Un messaggio intenso, affidato ai social, alla vigilia di una nuova e delicata tappa giudiziaria. È il post del fratello di Maria Chindamo, l’imprenditrice uccisa il 6 maggio 2016, a riportare l’attenzione su una vicenda che continua a interrogare coscienze e istituzioni.
Domani, davanti alla Corte d’Assise di Catanzaro, è infatti in programma una nuova udienza del processo. Un appuntamento carico di significato, che arriva accompagnato da parole forti e simboliche: “Era la mattina del 6 maggio 2016 e qualcuno ha provato a mettere a tacere Maria e una parte della nostra libertà”.

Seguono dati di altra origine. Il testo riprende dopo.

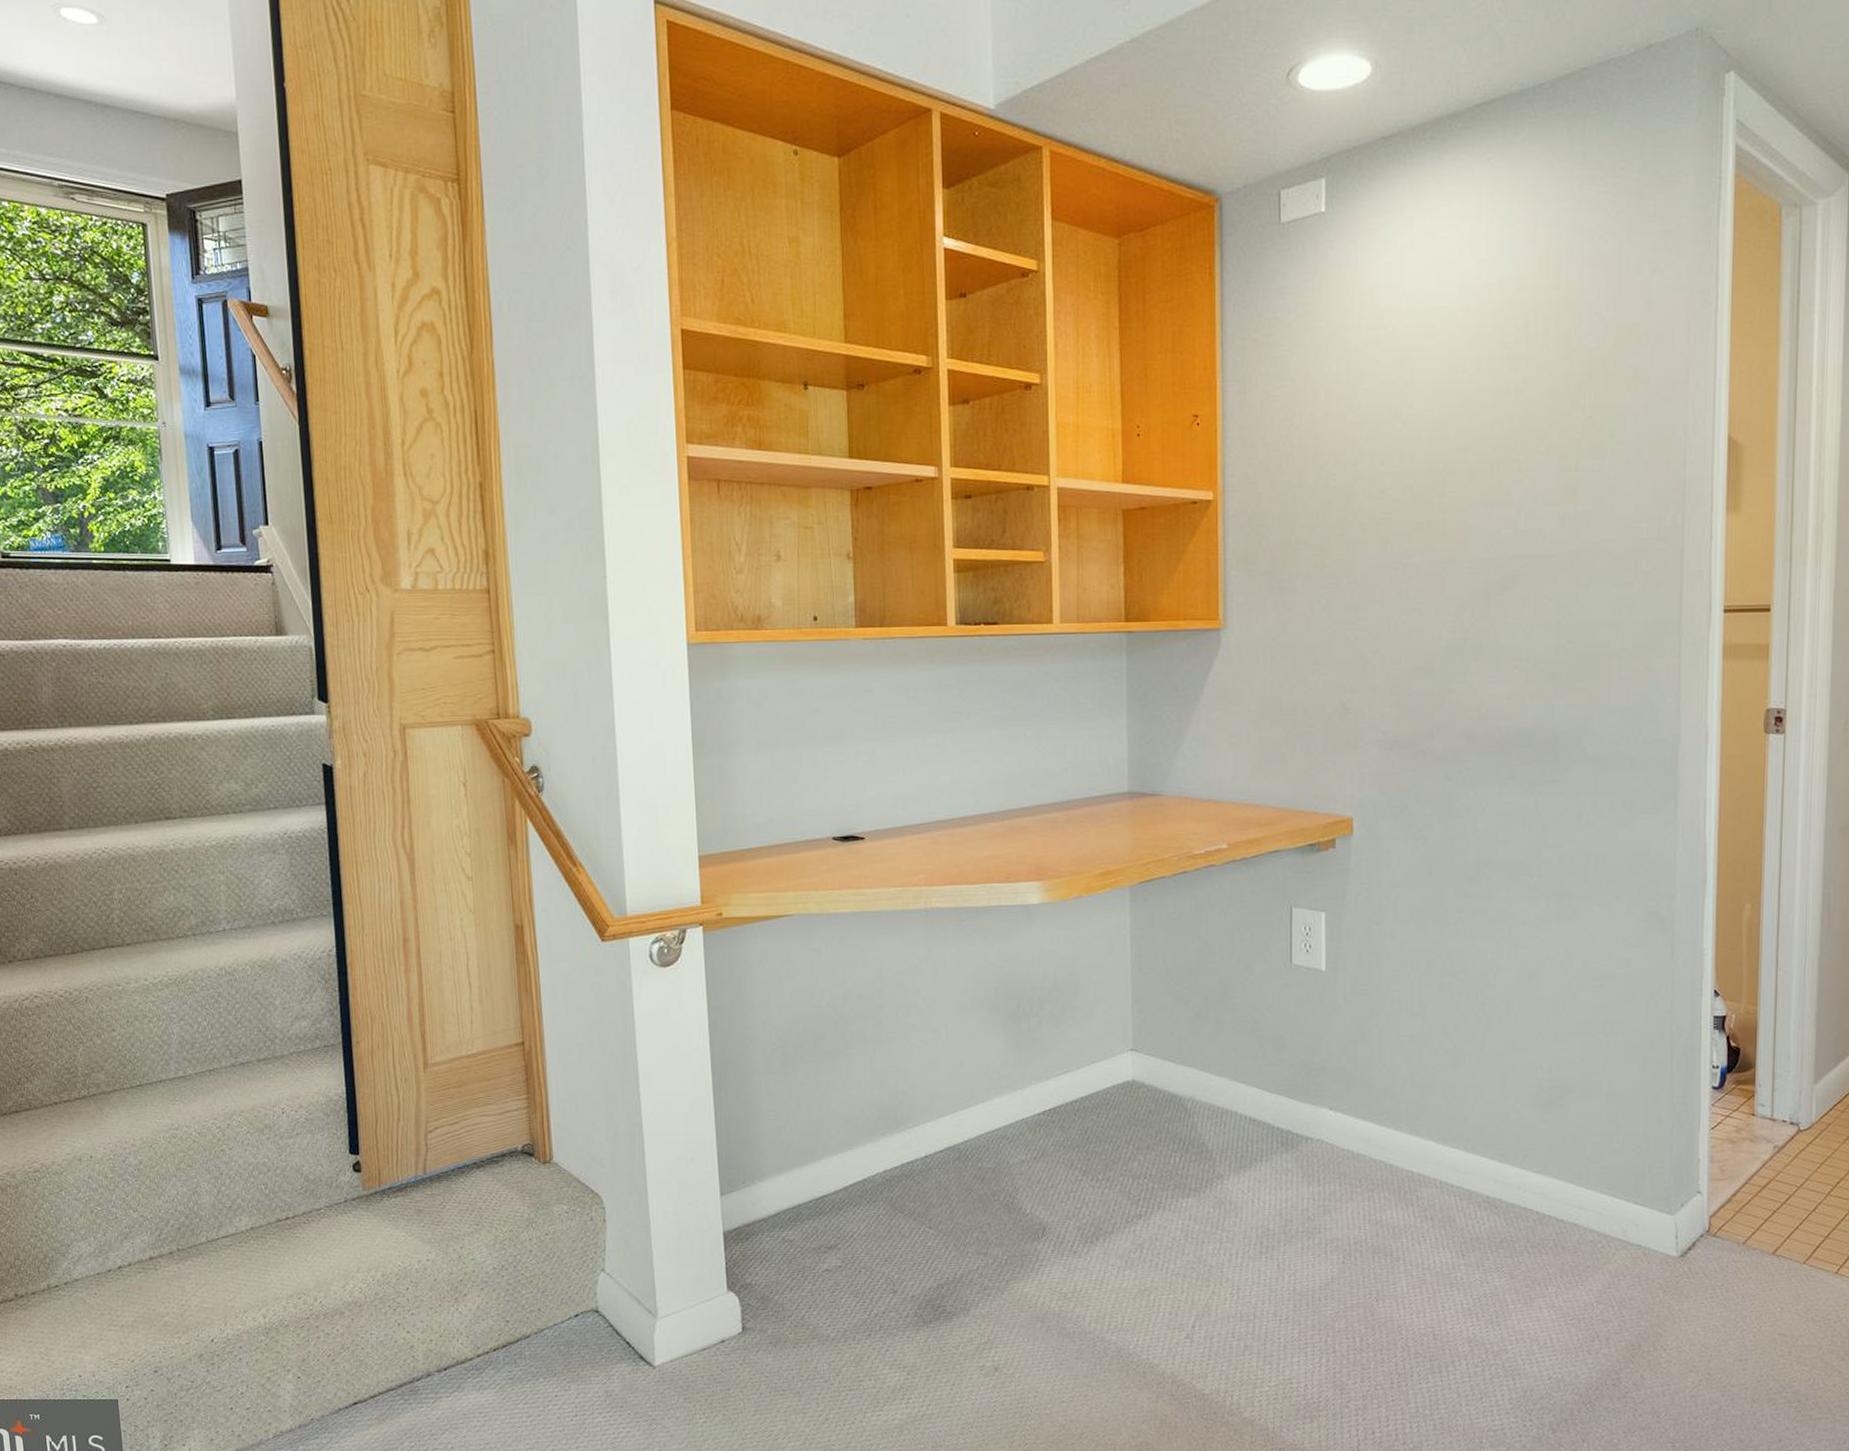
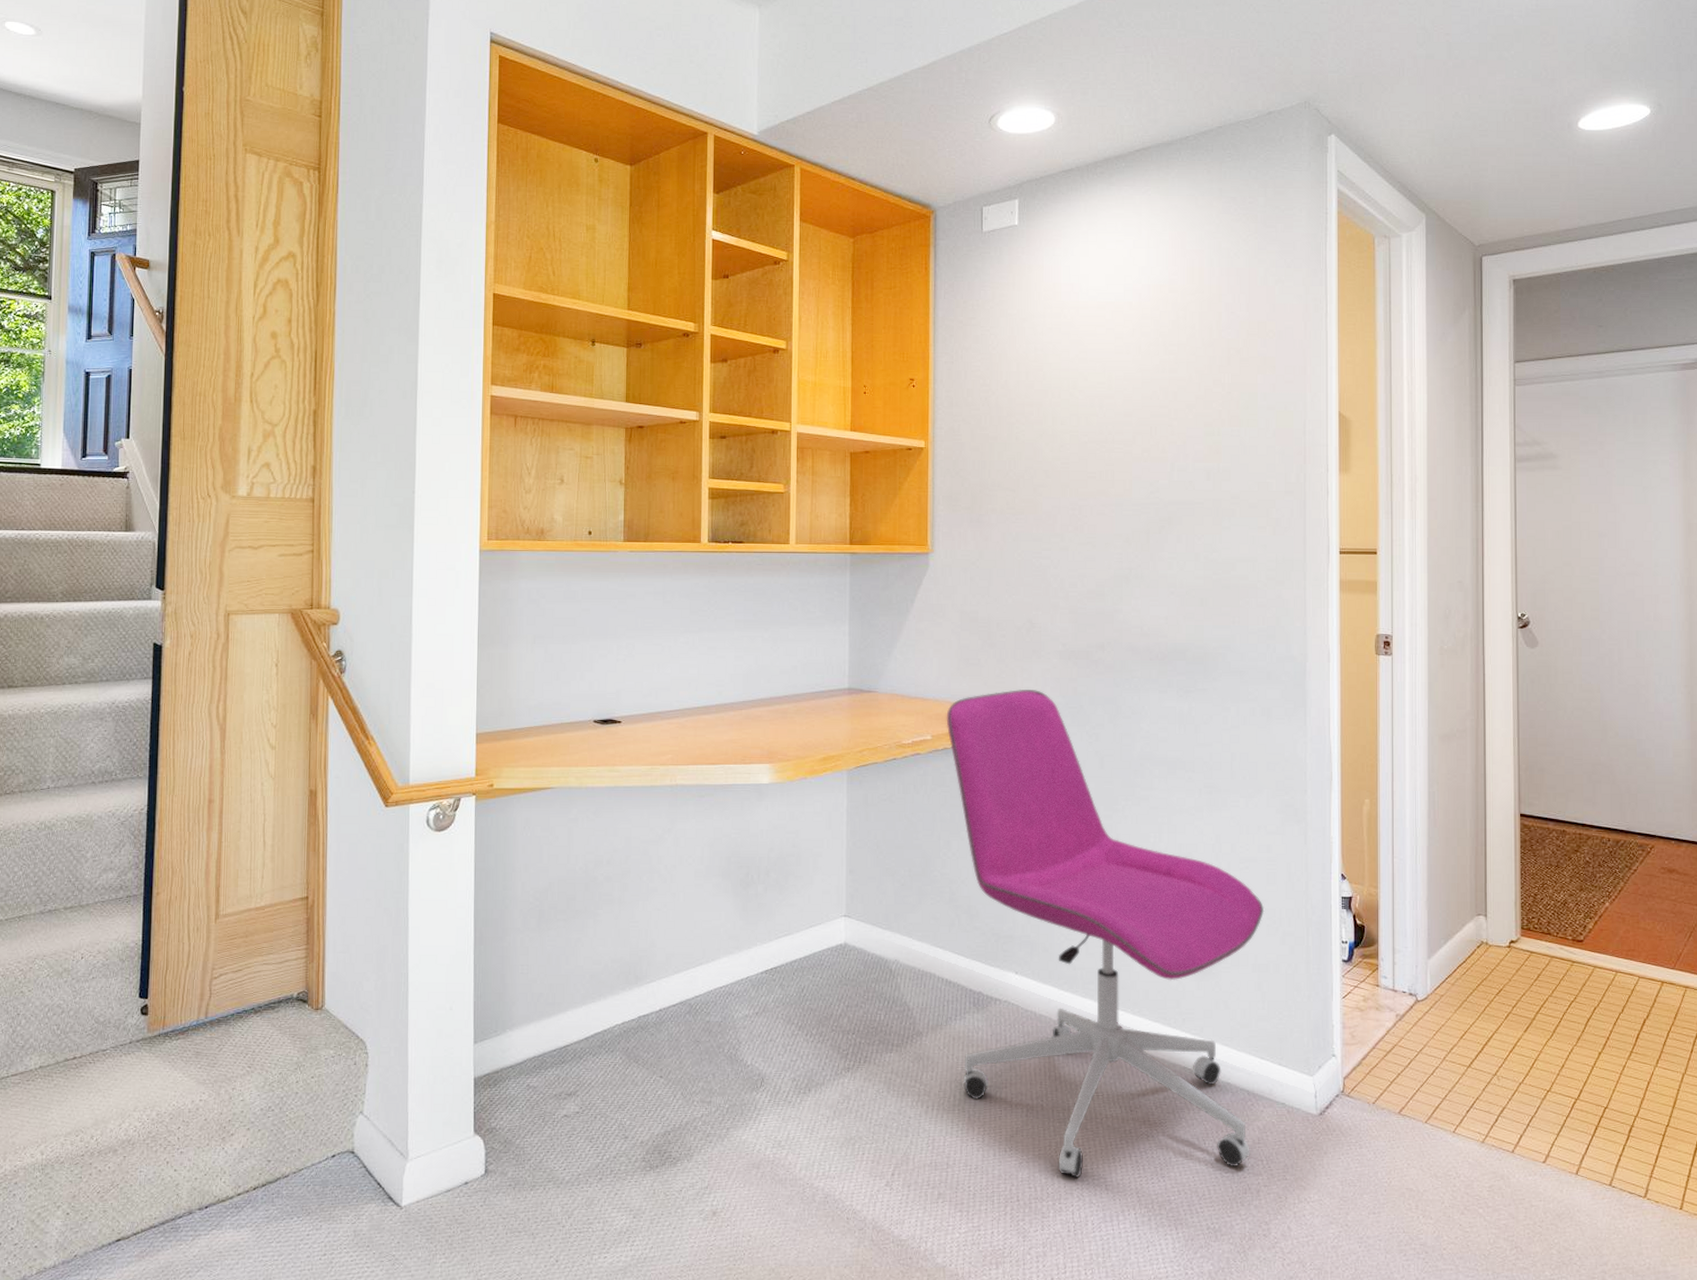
office chair: none [1244,787,1622,1327] -> present [946,690,1265,1178]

Nel suo intervento pubblico, il fratello della vittima annuncia che sarà proprio in aula a raccontare come, nonostante tutto, il silenzio non abbia avuto la meglio. Una testimonianza che va oltre il ricordo personale e diventa atto di resistenza civile.

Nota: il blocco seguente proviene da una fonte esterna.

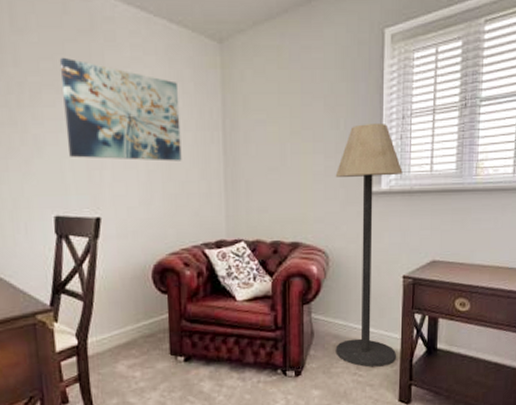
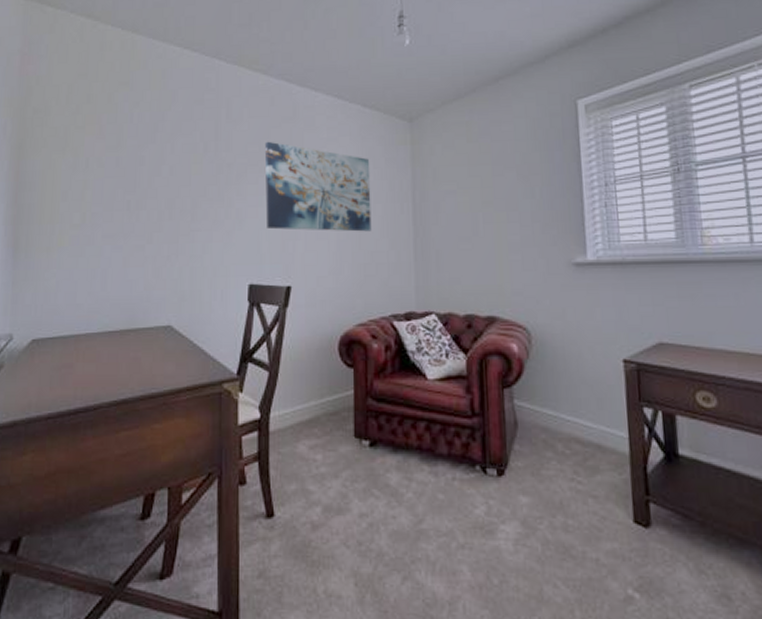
floor lamp: present [335,124,403,368] -> none [533,192,626,473]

“Racconterò di ciò che è successo dopo quel 6 maggio – scrive – di chi ha scelto di esserci e di chi si è nascosto… o ci prova ancora”. Parole che evocano anni di attesa, dolore e ricerca di giustizia, ma anche il sostegno di chi non ha mai smesso di chiedere verità.
La nuova udienza rappresenta così non solo un passaggio processuale, ma anche un momento di memoria e impegno. Perché, come emerge dal messaggio condiviso sui social, la storia di Maria Chindamo non è solo una vicenda privata, ma riguarda la libertà e la dignità di un’intera comunità.